Он заговорил длинно, невыразительно, видимо, без всякого желания, плохо понимая смысл своих речей. Петр, потеряв охоту слушать, блаженно откинулся к спинке козырьков и почувствовал, как истомленное тело начал одолевать сон. Сон был до того сладок, что, казалось, каждая точка тела просила покоя, немея и вздрагивая. Дрема набегала волнами, гасила сознание, рождая в мозгу смесь необычайно приятных звуков и путаницу красочных пятен. Потом эта красочная ткань рвалась, и опять: качка широкого лошадиного крупа, скрип полозьев и нудный говор Птахи.

Засыпая, он заметил, как миновали окаменело-мертвую колокольню какого-то села, потом лошадь прорвалась сквозь темную толпу ребят, девок, — в ушах застрял девичий визг и неладный рев гармоники. Еще запомнился один перерыв сна: поле, на звезды наползает тонкая пелена облаков, и с востока бьет колкий ветер, трепля седые хвосты поющей поземки. И сейчас же в сомкнутых глазах промелькнули пустынные улицы Питера, серые отсветы Невы и черные, врезавшиеся в невзрачное небо жеребцы Аничкова моста, будто готовые сейчас рухнуть в воды вместе с тонкой излучиной мостовых сооружений. В ушах родился сухой от перегорелой злобы голос товарища Усова — однополчанина, председателя дивизионного комитета, взявшегося за революцию «до победного». «Теперь, ребята, надо вам плыть по своим местам. Несите революцию в деревню. Если не вырвем мужика из рук есеришек, нам будет карачун». И сейчас же родилось другое: огромное собрание, тучи сизого табачного дыма, полушубки, шапки, спутанные бороды и злобно горящие глаза.
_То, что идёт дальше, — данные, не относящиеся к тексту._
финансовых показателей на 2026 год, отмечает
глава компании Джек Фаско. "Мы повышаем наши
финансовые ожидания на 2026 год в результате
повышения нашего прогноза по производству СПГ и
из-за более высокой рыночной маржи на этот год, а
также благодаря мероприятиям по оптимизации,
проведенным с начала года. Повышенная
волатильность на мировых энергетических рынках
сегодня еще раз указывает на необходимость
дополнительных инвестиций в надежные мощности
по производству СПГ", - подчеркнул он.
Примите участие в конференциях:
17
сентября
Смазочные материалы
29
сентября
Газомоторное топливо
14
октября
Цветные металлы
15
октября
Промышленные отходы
Все мужики почему-то похожи на Дорофея Васильева. Они тянут к нему грязные узловатые кулаки и орут, широко раскрывая алчные рты. А со стороны, неведомо откуда, слышится одинокий и мирный голос: «Мужиков разве обуздаешь? Все сомнет эта орава, если ей волю дать».

Петр разлепил веки и только тут догадался, что последние слова сказал Птаха. С трудом разомкнув губы, он спросил:

— Сомнут, говоришь?

Ему очень хотелось знать, что на это скажет Птаха, но дрема мгновенно заволокла сознание. Перед глазами теперь протянулась изломанная яма окопов. В стороне упавший снаряд вырвал клок земли и хвостом выбросил его вверх, впереди видны бегущие солдаты. Они ошалело орут, неся в атаку последние остатки страха за жизнь, за целость. Прямо перед ним широкое иссиня-зеленое лицо офицера, в ужасе глядящего на конец штыка, направленного ему в живот. «Ага, — повторяет Петр давно сказанные слова, — вот мы и увиделись, сволочь такая!» Это старый знакомец Заморенов. В блеске его золотых погон, в хлесткой выправке офицера-служаки отпечаталось все обилие унижений и погубленных желаний далеких Двориков, и потому с такой силой и стремительностью надавил тогда Петр на штык. Он глядит в лицо убитого, оно еще таит в себе гримасу страха. И со стороны голос: «А кому, ягода, польза от этого?»